_DEPOIMENTO DE ORIGEM_.
....

Augusto Valeri, arquiteto e urbanista.  


Ciclovia

 “No ano de 1986, estava me formando em Engenharia da Produção e fui trabalhar em São Paulo, onde fiquei por 11 anos. Andávamos muito, inclusive à noite, pelo Centro, Nove de Julho, Boulevard, era a época das discotecas. Tínhamos a disposição os Trólebus para o Jardim Independência para Vila Virgínia para o Hospital das Clínicas e Iguatemi. Os carros tinham placas de seis dígitos, a Avenida Caramuru era pista simples, o primeiro viaduto da cidade tinha acabado de ser construído e os carros passavam livremente pelo Centro. Muita gente ia trabalhar de bicicleta e Ribeirão tinha um consistente plano de ciclovia que não foi implementado.”
André costa Lucirton, professor da FEA/USP-RP.

....

_AÇÕES A REALIZAR_.
• 1. Com base no depoimento, explique em até três frases o que ele afirma sobre o uso da bicicleta e o plano de ciclovia de Ribeirão.
• 2. Segundo o depoimento, quantos dígitos tinham as placas dos carros naquela época?
• 3. Retorne o trecho do depoimento que vai de "Augusto Valeri, arquiteto" até "Lucirton, professor da FEA/USP-RP.".

_Itens de uma fonte de dados_.

....

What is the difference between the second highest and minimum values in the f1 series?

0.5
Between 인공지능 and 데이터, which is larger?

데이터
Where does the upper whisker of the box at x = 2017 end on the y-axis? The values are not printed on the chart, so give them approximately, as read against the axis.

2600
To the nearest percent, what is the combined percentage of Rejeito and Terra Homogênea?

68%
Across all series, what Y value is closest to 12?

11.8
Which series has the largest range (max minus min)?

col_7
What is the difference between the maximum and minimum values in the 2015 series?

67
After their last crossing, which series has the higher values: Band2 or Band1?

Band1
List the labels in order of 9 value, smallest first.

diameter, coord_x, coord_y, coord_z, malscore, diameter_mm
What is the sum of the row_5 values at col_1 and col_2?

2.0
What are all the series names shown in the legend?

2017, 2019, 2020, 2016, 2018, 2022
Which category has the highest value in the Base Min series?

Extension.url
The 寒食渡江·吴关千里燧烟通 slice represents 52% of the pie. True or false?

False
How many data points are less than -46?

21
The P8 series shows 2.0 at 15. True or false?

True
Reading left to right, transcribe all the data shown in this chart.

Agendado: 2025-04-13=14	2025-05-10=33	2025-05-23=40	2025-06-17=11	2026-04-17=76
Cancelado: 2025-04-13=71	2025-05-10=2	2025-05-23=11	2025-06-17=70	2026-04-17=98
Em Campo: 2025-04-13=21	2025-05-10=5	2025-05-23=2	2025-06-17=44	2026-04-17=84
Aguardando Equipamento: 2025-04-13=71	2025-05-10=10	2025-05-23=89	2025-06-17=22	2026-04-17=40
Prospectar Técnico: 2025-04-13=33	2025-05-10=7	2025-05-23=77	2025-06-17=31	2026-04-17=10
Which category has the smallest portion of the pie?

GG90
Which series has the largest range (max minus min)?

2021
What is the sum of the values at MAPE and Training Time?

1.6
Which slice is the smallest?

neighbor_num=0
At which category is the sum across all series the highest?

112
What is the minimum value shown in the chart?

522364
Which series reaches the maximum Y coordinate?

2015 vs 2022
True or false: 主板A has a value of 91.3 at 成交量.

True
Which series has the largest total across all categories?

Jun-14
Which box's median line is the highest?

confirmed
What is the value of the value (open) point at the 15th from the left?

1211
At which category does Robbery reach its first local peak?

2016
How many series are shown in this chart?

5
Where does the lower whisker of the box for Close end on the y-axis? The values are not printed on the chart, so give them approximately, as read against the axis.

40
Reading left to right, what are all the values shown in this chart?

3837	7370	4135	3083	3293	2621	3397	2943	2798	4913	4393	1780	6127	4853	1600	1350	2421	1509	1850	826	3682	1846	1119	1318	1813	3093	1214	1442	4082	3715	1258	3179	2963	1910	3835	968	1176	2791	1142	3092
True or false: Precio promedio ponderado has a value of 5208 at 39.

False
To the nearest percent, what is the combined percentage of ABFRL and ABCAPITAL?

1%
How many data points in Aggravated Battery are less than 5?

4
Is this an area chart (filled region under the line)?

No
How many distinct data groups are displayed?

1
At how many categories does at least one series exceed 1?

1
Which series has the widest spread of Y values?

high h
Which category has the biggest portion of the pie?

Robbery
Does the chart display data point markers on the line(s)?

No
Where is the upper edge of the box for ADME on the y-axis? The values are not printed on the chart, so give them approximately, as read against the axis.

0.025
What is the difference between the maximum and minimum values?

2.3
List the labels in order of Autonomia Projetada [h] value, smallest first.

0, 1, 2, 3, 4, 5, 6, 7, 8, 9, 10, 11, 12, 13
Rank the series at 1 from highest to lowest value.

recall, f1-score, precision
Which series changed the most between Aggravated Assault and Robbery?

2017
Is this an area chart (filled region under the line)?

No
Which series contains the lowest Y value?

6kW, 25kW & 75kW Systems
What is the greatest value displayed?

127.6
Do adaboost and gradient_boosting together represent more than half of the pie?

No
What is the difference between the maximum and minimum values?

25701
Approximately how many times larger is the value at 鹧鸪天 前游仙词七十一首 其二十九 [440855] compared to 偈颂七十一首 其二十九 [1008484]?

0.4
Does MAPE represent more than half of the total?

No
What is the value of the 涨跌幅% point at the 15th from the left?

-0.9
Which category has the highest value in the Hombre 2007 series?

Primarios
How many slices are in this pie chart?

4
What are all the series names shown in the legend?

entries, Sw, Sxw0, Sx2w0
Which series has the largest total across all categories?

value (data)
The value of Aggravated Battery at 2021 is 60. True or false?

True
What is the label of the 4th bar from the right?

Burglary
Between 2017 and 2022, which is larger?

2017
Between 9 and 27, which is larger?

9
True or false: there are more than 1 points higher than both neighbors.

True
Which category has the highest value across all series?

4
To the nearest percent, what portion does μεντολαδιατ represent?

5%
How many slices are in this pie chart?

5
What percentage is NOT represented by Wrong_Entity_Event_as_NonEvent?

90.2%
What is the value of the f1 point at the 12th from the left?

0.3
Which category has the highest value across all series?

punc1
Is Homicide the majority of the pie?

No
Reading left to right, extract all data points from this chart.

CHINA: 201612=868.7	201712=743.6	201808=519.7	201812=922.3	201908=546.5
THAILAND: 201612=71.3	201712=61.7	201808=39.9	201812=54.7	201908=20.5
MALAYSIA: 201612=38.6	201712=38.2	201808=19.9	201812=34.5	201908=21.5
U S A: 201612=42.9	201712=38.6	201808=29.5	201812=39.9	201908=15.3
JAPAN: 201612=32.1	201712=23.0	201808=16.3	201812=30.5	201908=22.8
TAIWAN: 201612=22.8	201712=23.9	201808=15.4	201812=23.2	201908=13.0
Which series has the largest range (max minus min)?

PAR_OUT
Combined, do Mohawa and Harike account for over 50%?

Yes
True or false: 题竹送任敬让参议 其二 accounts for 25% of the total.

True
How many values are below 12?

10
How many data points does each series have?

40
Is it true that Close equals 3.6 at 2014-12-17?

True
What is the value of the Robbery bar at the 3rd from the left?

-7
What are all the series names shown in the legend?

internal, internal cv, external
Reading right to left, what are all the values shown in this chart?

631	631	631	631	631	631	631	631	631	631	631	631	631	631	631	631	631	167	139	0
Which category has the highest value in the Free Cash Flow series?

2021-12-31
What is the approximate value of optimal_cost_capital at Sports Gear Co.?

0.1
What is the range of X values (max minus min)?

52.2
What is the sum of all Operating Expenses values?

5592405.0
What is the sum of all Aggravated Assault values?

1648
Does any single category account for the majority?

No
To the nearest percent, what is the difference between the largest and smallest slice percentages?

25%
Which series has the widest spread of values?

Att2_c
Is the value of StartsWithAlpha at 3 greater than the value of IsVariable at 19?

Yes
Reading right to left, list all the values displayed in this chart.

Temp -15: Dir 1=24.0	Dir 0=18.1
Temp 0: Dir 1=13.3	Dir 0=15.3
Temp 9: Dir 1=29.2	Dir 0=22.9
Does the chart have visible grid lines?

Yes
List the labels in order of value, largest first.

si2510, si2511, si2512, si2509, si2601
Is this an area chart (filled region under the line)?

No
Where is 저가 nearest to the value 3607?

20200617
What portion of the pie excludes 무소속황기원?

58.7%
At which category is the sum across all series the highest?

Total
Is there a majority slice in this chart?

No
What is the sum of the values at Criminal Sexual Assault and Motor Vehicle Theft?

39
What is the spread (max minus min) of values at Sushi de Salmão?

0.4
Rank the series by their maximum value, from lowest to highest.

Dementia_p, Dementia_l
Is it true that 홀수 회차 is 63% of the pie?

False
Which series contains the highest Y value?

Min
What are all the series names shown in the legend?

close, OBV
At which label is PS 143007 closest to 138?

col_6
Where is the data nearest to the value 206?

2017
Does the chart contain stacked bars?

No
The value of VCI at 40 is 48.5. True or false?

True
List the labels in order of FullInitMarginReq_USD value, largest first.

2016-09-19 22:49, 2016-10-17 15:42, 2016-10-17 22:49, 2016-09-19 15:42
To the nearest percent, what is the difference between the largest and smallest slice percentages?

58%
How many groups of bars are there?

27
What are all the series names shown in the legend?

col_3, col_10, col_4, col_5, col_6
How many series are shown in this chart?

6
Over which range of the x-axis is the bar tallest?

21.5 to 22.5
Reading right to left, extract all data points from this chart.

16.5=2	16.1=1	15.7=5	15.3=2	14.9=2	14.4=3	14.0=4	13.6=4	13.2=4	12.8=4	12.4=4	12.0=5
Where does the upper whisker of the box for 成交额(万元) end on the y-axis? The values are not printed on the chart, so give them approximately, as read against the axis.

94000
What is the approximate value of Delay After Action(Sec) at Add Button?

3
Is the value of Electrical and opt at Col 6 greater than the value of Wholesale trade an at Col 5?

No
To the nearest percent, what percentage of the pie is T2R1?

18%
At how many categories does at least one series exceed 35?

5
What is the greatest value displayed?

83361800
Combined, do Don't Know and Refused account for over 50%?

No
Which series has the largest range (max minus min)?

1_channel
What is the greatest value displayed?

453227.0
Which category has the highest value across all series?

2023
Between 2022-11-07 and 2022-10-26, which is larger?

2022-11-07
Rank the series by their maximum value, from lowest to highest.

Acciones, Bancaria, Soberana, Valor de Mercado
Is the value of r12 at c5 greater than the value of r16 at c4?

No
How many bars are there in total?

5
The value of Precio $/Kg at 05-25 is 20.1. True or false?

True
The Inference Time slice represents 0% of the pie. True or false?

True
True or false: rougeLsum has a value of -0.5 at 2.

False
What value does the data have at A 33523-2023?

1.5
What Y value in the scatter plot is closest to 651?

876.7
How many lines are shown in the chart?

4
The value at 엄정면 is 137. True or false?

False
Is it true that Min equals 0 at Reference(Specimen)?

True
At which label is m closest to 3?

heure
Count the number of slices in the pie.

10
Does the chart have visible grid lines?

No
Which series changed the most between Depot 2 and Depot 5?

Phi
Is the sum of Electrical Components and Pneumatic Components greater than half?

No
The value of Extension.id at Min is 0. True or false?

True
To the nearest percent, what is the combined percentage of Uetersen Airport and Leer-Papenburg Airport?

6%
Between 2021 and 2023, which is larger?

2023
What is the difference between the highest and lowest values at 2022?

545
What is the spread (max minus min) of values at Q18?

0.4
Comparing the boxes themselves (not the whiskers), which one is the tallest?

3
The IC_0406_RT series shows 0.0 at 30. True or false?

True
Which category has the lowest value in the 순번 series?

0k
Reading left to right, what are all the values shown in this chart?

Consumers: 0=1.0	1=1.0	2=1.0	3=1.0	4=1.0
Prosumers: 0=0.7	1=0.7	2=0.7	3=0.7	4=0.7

....

_RESPOSTAS POR ITEM_.
• 1. O depoimento afirma que muita gente ia trabalhar de bicicleta. Acrescenta que Ribeirão tinha um consistente plano de ciclovia. Esse plano, porém, não foi implementado.

• 2. Seis dígitos.

• 3.
Augusto Valeri, arquiteto e urbanista.  


Ciclovia

 “No ano de 1986, estava me formando em Engenharia da Produção e fui trabalhar em São Paulo, onde fiquei por 11 anos. Andávamos muito, inclusive à noite, pelo Centro, Nove de Julho, Boulevard, era a época das discotecas. Tínhamos a disposição os Trólebus para o Jardim Independência para Vila Virgínia para o Hospital das Clínicas e Iguatemi. Os carros tinham placas de seis dígitos, a Avenida Caramuru era pista simples, o primeiro viaduto da cidade tinha acabado de ser construído e os carros passavam livremente pelo Centro. Muita gente ia trabalhar de bicicleta e Ribeirão tinha um consistente plano de ciclovia que não foi implementado.”
André costa Lucirton, professor da FEA/USP-RP.